POLITICA SICULA: ARRIVA LA “SICILIA DEMOCRATICA” A MARCA DC…LEANZA


Pubblicato il 12 Novembre 2014

Il Sorvegliato

E’ Sicilia Democratica il nuovo progetto politico-movimento-partito(?) di Nicola Leanza, detto Lino. Un sempiterno come pochi democristiani lo sono e lo sono stati. L’uomo giusto al posto giusto, sempre e comunque in sella e mai a spasso. E se la democrazia ci rende tutti un po’ più uguali,Linone-per sottolineare più che la doppiezza, lo spessore Leanziano- un po’ più uguale degli altri, in questi anni  lo è stato.

Vederlo all’opera, ci fa pensare ai tempi andati -pardon rottamati- della Prima gloriosa Repubblica. L’ha definito camaleonte – la stampa concorrente – ma quando mai, è come fu la bianca balena, Lino, se non l’ago della bilancia, un peso importante,pesante e prestante.

Bisogna ottenere e lui,nella Sicilia pirandelliana, è stato uno, è qualcuno e oggi ricomincia da tre. Tre i presidenti con cui è stato in maggioranza.
C’era con Totò Cuffaro, nel governo della coppola e dei cannoli, addirittura ne era il vice.
C’era con Lombardo, il governo milazzista del un po’ qui e un po’ lì, con la giusta dose di ma anche di veltroniana memoria… che ha, forse, dato il là alla fine del bipolarismo in brodo siculo.
Infine non poteva non essere con Enzo il sindaco Bianco, scelta d’alta moda questa e con Saro presidente Crocetta, sussidiando la rivoluzione con Art.4.

Alle europee sfodera il colpo del maestro piazzando la Giuffrida, all’anagrafe fa Michela e che in televisione fa la giornalista, a Strasburgo a fare il deputato europeo. Sotto Soru e sopra Fiandaca che dal partito era sostenuto. Il partito era il PD, il partito della porta accanto, e accanto c’è Leanza.

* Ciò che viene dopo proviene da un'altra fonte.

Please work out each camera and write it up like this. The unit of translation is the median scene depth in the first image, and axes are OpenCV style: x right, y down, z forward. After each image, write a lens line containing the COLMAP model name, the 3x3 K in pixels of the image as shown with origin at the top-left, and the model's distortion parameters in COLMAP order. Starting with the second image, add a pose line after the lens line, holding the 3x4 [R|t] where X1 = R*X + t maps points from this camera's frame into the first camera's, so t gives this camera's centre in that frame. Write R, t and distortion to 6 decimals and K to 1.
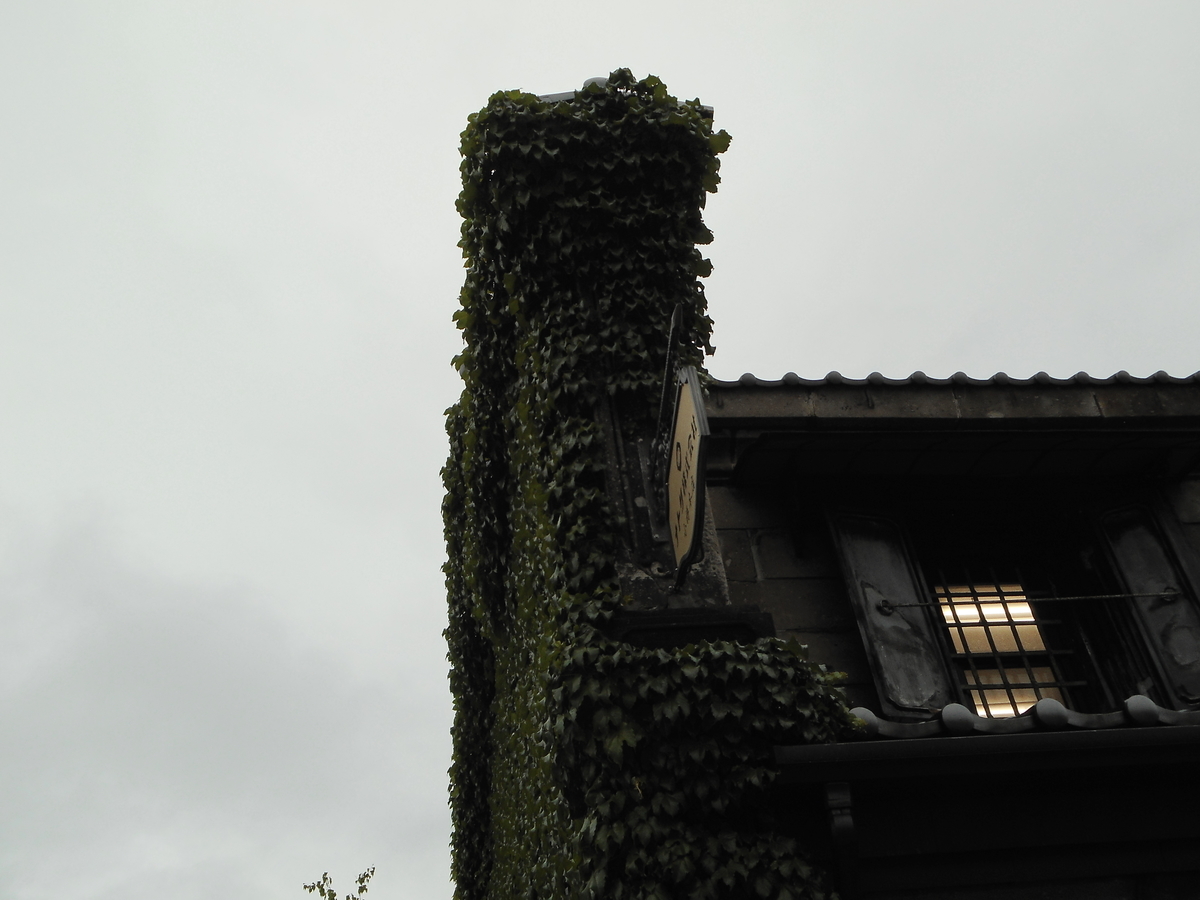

Ma l’ultimo rimpasto fu galeotto per Lino che alla fine della fiera-si scusi la malizia- salutò la sua creatura Art.4 senza alcuna polemica perché egli non è uomo di panza ma di sostanza. Da oggi il  movimento sarà in mano a Luca Sammartino che nell’UDC fu eletto con più voti del din-don-dan e a Valeria, la quota rosa di casa Sudano.

L’appuntamento è per il 29 e 30 di novembre, a Catania per l’assemblea programmatica. Nell’attesa solo Sicilia Democratica… e renziana, con vigore e con coerenza.